* Data for the task
━━━━━━━━

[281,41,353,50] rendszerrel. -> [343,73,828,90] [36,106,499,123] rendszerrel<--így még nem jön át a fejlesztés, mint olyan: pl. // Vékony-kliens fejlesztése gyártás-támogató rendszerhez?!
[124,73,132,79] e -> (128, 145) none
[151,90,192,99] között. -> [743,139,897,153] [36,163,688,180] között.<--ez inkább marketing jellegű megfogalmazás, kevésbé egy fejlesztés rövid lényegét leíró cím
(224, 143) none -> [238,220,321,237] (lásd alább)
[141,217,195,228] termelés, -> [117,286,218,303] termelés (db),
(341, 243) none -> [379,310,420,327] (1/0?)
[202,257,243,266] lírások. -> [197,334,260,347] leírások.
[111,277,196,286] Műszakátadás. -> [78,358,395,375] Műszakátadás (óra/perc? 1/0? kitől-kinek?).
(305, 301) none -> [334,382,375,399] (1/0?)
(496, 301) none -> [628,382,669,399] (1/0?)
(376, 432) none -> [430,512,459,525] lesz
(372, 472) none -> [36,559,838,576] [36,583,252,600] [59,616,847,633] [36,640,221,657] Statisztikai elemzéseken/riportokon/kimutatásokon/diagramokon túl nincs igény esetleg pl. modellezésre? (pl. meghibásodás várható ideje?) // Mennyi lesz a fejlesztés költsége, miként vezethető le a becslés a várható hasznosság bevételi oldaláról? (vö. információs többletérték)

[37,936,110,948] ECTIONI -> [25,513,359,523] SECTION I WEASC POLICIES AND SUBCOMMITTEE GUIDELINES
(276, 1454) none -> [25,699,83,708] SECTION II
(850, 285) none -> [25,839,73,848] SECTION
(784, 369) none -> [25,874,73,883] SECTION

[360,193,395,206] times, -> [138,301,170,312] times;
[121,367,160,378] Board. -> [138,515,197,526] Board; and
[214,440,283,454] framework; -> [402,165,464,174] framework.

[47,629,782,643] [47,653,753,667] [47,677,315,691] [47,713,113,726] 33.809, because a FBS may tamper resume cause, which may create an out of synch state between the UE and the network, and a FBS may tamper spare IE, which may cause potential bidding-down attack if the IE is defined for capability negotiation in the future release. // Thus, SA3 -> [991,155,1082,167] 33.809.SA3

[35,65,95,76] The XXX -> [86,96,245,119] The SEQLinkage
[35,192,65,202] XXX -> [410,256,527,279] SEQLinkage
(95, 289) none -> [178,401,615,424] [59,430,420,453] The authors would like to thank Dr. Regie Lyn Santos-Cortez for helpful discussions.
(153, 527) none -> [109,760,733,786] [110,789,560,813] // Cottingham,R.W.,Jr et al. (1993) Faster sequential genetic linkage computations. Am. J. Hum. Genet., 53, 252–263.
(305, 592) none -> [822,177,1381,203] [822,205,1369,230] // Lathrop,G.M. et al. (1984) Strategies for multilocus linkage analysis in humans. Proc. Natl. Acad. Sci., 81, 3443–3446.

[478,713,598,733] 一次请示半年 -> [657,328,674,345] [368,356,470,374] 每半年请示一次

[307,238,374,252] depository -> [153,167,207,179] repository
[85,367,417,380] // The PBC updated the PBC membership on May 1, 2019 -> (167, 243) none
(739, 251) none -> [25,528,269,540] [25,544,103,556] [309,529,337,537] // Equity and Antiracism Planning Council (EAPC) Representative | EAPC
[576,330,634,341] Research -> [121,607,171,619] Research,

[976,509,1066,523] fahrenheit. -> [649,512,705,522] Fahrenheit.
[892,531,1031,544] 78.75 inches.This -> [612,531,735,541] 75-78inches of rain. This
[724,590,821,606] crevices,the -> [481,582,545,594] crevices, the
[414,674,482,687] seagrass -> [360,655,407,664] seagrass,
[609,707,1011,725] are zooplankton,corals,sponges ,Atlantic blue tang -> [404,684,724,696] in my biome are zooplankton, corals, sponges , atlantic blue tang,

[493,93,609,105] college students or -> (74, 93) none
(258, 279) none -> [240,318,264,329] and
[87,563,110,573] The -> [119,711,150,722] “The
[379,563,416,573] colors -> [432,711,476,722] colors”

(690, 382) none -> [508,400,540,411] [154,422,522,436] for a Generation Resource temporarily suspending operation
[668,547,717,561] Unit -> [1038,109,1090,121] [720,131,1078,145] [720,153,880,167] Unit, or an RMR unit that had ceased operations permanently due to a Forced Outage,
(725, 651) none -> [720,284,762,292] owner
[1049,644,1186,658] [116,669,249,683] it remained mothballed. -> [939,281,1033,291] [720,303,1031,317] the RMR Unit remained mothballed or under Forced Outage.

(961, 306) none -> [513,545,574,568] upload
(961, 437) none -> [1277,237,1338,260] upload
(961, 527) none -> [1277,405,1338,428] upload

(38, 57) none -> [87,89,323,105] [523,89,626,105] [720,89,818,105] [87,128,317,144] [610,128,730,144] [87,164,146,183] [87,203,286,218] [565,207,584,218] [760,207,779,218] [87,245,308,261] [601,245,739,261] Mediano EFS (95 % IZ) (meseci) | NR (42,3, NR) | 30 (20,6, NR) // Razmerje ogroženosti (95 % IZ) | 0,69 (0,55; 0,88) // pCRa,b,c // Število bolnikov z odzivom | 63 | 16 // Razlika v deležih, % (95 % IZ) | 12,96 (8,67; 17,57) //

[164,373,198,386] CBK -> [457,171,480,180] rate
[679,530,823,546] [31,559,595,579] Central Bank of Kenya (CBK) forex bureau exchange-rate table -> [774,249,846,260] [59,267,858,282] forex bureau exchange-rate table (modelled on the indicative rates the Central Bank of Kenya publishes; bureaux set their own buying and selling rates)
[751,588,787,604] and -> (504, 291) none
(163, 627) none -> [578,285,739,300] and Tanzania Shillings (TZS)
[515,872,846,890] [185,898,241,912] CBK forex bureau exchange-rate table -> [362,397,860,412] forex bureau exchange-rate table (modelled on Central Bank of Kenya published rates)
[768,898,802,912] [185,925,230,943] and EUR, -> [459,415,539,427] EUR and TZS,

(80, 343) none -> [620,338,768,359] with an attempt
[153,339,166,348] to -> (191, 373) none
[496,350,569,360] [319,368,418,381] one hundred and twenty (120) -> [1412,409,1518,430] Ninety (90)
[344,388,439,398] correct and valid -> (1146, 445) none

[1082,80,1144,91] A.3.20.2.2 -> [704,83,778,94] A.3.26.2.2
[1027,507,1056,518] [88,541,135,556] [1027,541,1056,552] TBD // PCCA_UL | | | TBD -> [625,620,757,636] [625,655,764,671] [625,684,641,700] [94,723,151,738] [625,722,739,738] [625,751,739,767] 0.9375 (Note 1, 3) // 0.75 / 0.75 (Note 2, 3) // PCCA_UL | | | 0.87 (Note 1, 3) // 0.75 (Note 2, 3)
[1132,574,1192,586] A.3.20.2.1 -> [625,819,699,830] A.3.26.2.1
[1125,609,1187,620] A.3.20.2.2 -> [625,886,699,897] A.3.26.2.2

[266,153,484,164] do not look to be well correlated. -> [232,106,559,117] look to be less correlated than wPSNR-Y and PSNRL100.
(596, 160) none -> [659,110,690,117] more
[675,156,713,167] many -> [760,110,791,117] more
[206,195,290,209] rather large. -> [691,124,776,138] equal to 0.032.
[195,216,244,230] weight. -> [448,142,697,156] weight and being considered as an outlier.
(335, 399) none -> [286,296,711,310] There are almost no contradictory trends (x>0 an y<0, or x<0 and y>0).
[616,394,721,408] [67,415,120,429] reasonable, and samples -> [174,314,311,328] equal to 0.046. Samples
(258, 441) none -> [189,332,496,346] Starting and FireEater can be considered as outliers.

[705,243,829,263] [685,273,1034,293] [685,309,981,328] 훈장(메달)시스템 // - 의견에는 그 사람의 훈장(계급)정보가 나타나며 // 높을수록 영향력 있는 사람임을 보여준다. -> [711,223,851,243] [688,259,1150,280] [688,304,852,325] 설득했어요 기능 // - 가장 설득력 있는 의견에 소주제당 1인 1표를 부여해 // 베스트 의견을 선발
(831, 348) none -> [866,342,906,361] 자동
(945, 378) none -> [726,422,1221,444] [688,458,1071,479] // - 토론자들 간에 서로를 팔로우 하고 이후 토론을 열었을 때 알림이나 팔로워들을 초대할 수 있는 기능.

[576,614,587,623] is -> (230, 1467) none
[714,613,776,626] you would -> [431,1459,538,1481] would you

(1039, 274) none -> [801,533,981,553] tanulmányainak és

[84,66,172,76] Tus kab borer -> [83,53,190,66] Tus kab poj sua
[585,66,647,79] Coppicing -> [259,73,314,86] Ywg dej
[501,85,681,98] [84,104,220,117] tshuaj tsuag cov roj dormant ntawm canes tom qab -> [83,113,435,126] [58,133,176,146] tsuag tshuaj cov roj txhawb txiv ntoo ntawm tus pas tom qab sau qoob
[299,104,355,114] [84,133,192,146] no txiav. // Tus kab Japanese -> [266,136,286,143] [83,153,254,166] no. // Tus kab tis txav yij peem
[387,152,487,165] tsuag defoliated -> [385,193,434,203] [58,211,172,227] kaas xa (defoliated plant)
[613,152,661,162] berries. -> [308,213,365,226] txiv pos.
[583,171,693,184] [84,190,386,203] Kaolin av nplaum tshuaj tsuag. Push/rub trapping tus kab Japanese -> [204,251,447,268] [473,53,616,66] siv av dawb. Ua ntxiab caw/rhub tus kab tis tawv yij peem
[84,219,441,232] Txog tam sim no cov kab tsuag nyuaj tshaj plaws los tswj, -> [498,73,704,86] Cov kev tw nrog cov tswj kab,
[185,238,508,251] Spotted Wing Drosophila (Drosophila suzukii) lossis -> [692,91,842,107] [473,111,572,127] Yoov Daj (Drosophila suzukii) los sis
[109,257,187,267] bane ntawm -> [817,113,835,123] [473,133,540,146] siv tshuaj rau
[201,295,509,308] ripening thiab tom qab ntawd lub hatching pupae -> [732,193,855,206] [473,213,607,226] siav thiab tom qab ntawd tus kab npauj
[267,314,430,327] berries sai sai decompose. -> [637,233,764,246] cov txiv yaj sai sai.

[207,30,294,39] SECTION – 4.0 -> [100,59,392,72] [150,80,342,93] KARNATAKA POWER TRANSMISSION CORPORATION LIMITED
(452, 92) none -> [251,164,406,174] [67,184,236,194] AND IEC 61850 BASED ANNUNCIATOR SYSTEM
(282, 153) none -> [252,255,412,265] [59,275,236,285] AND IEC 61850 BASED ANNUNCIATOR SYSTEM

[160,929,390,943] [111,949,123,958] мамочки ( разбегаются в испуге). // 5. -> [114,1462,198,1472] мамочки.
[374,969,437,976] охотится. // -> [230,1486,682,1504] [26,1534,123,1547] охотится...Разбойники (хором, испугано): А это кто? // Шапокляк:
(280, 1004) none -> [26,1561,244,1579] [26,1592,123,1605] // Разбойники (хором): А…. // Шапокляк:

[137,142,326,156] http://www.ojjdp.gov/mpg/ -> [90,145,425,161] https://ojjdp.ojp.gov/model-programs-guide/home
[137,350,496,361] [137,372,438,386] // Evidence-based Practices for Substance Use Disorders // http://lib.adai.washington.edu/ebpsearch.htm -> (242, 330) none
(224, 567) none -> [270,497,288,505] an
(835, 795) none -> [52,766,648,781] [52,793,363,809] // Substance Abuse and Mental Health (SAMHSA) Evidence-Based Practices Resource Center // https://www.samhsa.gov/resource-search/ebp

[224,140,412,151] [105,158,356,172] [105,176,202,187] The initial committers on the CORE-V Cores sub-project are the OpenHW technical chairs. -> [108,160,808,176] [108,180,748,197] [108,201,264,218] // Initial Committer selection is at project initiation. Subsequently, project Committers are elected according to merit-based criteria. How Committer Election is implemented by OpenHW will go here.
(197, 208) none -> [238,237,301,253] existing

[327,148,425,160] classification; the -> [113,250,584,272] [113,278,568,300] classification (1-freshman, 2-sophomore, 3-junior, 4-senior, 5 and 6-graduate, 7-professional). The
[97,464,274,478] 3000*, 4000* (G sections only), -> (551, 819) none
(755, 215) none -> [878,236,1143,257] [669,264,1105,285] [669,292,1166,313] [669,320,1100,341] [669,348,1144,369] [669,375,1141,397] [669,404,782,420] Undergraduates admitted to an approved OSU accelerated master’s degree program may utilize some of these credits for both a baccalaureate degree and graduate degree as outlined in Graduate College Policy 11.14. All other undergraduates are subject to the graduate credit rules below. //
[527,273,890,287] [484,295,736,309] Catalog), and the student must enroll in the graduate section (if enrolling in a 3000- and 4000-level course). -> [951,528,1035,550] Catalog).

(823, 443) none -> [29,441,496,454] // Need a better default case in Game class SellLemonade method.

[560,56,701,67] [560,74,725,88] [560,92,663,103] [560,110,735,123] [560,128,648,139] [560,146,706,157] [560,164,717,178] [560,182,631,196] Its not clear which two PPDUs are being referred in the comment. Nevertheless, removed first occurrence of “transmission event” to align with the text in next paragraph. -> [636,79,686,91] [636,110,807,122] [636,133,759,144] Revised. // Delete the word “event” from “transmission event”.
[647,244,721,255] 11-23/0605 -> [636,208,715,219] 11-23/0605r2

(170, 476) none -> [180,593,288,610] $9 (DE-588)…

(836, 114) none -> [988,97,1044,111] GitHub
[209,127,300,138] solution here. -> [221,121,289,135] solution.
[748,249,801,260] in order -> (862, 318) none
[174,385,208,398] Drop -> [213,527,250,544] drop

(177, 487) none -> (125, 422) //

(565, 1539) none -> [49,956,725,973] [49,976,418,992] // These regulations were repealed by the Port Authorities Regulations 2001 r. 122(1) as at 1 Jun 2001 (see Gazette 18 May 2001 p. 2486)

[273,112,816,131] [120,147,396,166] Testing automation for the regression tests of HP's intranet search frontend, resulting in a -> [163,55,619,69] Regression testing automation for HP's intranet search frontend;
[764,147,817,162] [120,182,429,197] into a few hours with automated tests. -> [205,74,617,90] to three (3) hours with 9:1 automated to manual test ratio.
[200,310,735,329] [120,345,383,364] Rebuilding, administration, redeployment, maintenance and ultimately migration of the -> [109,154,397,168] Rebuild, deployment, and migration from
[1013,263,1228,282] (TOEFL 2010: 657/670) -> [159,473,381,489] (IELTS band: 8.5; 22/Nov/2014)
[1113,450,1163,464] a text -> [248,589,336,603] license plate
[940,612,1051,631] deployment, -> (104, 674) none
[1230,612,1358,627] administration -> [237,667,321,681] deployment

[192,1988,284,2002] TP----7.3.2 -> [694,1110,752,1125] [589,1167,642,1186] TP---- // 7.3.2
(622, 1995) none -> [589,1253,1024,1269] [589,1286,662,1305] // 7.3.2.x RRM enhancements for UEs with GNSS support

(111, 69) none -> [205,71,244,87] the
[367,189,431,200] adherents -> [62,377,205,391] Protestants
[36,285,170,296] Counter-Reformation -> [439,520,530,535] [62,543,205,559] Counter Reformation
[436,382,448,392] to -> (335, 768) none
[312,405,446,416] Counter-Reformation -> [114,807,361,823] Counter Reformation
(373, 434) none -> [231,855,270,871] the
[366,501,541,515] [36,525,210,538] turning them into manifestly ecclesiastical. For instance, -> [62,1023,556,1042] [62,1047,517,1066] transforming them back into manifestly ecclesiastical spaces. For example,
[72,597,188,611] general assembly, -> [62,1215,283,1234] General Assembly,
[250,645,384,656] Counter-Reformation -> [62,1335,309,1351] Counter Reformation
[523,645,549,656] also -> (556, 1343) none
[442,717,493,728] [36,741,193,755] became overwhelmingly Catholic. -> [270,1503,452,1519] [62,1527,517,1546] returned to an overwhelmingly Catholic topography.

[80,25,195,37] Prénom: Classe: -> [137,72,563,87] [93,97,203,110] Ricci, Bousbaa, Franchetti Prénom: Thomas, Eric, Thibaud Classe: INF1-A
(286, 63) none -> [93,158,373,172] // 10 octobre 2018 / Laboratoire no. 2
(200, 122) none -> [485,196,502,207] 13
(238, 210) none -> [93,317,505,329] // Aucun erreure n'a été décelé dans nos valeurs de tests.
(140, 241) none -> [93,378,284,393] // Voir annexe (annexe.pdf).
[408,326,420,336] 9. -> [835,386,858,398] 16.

━━━━━━━━

* Aim of the exercise
Copy the entries above exactly, but only from the line holding "(305, 592) none" through the line holding "(961, 527) none -> [1277,405,1338,428] upload", both included.

* Answer below
(305, 592) none -> [822,177,1381,203] [822,205,1369,230] // Lathrop,G.M. et al. (1984) Strategies for multilocus linkage analysis in humans. Proc. Natl. Acad. Sci., 81, 3443–3446.

[478,713,598,733] 一次请示半年 -> [657,328,674,345] [368,356,470,374] 每半年请示一次

[307,238,374,252] depository -> [153,167,207,179] repository
[85,367,417,380] // The PBC updated the PBC membership on May 1, 2019 -> (167, 243) none
(739, 251) none -> [25,528,269,540] [25,544,103,556] [309,529,337,537] // Equity and Antiracism Planning Council (EAPC) Representative | EAPC
[576,330,634,341] Research -> [121,607,171,619] Research,

[976,509,1066,523] fahrenheit. -> [649,512,705,522] Fahrenheit.
[892,531,1031,544] 78.75 inches.This -> [612,531,735,541] 75-78inches of rain. This
[724,590,821,606] crevices,the -> [481,582,545,594] crevices, the
[414,674,482,687] seagrass -> [360,655,407,664] seagrass,
[609,707,1011,725] are zooplankton,corals,sponges ,Atlantic blue tang -> [404,684,724,696] in my biome are zooplankton, corals, sponges , atlantic blue tang,

[493,93,609,105] college students or -> (74, 93) none
(258, 279) none -> [240,318,264,329] and
[87,563,110,573] The -> [119,711,150,722] “The
[379,563,416,573] colors -> [432,711,476,722] colors”

(690, 382) none -> [508,400,540,411] [154,422,522,436] for a Generation Resource temporarily suspending operation
[668,547,717,561] Unit -> [1038,109,1090,121] [720,131,1078,145] [720,153,880,167] Unit, or an RMR unit that had ceased operations permanently due to a Forced Outage,
(725, 651) none -> [720,284,762,292] owner
[1049,644,1186,658] [116,669,249,683] it remained mothballed. -> [939,281,1033,291] [720,303,1031,317] the RMR Unit remained mothballed or under Forced Outage.

(961, 306) none -> [513,545,574,568] upload
(961, 437) none -> [1277,237,1338,260] upload
(961, 527) none -> [1277,405,1338,428] upload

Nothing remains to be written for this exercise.